The required result is one figure, the count of lines below with the string "object" in them.

(Collected data entries)
■ ■ ■ ■
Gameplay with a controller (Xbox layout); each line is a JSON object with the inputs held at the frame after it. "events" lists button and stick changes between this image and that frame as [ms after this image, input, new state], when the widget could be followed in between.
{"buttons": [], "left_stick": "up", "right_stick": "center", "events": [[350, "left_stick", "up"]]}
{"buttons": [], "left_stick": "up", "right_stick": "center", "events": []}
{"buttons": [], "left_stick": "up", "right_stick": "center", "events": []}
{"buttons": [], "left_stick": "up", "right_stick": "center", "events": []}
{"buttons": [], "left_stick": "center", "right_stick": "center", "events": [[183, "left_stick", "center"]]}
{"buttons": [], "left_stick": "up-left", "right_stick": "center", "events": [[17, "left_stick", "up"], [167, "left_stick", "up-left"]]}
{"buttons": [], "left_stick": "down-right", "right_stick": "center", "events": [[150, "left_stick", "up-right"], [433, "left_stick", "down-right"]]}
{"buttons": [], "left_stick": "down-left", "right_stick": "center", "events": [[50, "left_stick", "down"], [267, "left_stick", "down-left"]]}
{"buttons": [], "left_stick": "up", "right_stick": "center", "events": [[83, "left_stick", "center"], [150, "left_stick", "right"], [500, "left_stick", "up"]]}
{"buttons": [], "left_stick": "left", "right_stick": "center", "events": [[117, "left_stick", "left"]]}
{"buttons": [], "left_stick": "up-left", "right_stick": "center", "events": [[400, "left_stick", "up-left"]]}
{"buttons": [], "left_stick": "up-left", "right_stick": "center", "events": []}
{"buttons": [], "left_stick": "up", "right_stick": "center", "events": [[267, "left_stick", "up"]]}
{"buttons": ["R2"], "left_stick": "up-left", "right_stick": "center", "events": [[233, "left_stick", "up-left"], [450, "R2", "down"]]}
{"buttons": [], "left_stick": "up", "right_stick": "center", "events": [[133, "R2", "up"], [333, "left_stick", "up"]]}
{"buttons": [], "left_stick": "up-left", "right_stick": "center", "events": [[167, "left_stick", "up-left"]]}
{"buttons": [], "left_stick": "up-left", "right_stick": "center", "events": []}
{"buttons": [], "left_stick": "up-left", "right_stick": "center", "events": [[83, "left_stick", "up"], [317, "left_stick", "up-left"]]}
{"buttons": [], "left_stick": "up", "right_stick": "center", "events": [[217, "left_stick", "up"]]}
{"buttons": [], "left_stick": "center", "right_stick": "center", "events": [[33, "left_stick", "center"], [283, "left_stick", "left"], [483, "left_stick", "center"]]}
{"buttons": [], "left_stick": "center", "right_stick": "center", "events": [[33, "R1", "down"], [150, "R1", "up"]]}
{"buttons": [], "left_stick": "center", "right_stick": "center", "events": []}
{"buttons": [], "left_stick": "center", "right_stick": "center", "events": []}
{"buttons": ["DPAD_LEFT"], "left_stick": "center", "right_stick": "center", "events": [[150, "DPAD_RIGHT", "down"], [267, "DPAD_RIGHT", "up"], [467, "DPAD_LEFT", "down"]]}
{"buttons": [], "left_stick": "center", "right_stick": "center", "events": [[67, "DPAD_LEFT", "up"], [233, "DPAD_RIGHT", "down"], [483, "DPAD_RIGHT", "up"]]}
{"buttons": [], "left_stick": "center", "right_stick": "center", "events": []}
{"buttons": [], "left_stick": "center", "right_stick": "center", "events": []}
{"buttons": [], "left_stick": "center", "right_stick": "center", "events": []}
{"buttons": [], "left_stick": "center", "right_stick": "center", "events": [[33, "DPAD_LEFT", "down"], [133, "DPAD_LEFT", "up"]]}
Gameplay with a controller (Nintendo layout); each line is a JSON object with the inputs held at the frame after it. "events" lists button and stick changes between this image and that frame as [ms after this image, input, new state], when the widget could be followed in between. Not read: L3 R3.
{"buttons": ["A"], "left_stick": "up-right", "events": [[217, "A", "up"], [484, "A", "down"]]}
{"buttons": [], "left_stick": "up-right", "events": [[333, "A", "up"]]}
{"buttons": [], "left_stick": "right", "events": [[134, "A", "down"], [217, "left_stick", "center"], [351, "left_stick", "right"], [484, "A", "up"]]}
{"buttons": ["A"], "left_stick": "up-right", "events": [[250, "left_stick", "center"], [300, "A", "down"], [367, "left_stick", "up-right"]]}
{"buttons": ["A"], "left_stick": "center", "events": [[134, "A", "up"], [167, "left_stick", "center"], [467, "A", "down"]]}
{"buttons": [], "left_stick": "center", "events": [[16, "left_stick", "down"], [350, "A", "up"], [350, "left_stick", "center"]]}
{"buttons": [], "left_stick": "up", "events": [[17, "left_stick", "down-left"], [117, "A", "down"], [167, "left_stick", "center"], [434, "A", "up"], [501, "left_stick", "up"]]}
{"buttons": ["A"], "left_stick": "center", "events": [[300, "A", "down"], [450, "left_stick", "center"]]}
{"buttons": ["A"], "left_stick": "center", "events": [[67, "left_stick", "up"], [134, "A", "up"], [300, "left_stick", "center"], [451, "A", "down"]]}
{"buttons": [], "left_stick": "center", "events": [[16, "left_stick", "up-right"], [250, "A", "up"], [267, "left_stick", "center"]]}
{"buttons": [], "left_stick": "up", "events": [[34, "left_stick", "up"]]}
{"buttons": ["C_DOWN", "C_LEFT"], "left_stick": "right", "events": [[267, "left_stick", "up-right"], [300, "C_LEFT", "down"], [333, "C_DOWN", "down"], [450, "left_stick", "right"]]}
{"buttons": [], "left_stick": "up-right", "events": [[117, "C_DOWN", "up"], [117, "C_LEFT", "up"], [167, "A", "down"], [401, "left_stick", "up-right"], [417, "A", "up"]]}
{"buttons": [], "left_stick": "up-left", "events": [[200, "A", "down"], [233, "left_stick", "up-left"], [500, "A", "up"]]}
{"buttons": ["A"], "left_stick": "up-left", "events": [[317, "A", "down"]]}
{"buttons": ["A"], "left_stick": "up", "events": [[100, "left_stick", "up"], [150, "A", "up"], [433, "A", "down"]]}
■ ■ ■ ■
[Response to the exercise]:
2